Мелькнули в березках: голубая в оборках Зоечка и серая пара, желтые башмаки — Петя Ростаки.
И сейчас дачницы Папкова, Чушкова, Краузе:
— Кто с Зоей? Чей он? Откуда?
— Мы в одном вагоне из Москвы ехали. У меня сидячее место, а они себе на площадке знакомились, — закумила Папкова.
— У теперешних просто: раз, два — и под липку.
— Эта Зойка готова хоть на шею козлу…
— Она и с бандитом не прочь.
— А кто поручится, что он не бандит? Железнодорожный мужчина и в наше время был самый опасный мужчина.
— Бандиты, что кооператив наш обчистили, тоже были в серой паре, чудесно побриты, в руках тросточки, совершенно эстрадники. Когда все открылось, их наши дамы прозвали бандиты-шико. Троих взяли, один убежал.
— Может, он?
— Опре-де-ленно!
И Пайкова, Чушкова и Краузе, три сезонные сплетницы, на досмотр кинулись в парк. Ирка с мохнатым полотенцем — наперерез, прямо к гроту свиданий, Салтычихину.

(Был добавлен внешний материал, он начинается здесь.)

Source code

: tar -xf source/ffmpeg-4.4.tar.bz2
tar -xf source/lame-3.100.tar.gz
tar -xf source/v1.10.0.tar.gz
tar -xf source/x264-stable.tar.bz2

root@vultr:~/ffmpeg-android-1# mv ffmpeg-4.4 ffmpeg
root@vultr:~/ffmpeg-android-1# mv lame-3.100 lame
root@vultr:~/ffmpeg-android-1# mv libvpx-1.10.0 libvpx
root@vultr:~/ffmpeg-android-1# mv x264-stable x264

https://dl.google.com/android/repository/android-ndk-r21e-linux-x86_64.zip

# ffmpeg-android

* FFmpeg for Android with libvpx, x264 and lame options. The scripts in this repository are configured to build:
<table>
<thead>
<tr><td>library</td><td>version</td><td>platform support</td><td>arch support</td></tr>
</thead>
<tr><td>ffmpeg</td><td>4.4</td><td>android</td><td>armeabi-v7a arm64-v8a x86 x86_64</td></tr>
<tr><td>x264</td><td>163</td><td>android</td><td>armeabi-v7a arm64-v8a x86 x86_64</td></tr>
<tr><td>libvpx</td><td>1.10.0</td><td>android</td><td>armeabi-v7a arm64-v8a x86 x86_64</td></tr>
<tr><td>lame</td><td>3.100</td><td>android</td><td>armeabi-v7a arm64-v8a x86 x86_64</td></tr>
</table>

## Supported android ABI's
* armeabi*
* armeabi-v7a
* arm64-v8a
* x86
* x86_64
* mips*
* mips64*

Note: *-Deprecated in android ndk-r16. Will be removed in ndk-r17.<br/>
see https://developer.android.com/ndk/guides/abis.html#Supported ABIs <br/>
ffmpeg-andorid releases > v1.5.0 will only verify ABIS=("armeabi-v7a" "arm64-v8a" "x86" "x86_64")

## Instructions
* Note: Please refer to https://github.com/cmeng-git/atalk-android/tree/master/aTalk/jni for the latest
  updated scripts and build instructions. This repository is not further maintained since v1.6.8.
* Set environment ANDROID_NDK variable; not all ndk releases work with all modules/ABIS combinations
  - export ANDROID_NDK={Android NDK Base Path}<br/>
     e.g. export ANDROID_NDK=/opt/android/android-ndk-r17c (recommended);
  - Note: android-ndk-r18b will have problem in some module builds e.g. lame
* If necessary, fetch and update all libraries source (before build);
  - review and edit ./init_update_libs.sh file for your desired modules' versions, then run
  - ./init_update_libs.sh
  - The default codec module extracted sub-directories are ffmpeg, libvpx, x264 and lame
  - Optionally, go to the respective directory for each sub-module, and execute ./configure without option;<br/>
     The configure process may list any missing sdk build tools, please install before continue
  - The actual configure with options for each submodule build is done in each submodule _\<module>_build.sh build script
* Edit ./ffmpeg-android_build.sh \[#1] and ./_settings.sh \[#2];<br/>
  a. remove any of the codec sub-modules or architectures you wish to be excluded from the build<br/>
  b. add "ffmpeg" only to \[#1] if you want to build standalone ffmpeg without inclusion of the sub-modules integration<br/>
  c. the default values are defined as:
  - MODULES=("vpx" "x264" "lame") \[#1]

Зоечка, с Петей Ростаки, плыла по аллеям. Овевал ее ветерок сладким липовым духом, засматривал ей в голубые глаза Петя — дон Диего, не сразу выталкивая слова, как бы в них неуверенный, что казалось ей воспитаньем и скромностью после обхождения теперешних. В частой улыбке Диего обнажались мелкие острые зубы, в серо-зеленых глазах, чуть прищуренных, было хищное и смешливое, как у щуки, хватающей пескаря.
У самого пруда, над глубокой пещерой древней каменной кладки, росли две огромные березы. Уже добрую сотню лет березы склонялись далеко над входом своими бело-черными, как горностаевый мех, стволами. Их плакучие ветви кружевной завесой спадали перед входом, то тут, то там пропуская в просветы днем синее небо и пурпур знамен пионеров, а ночью, пока влюбленные пары еще могли наблюдать, зеленые светляки лампионов театрального сада им здесь подмигивали цветом вечных надежд.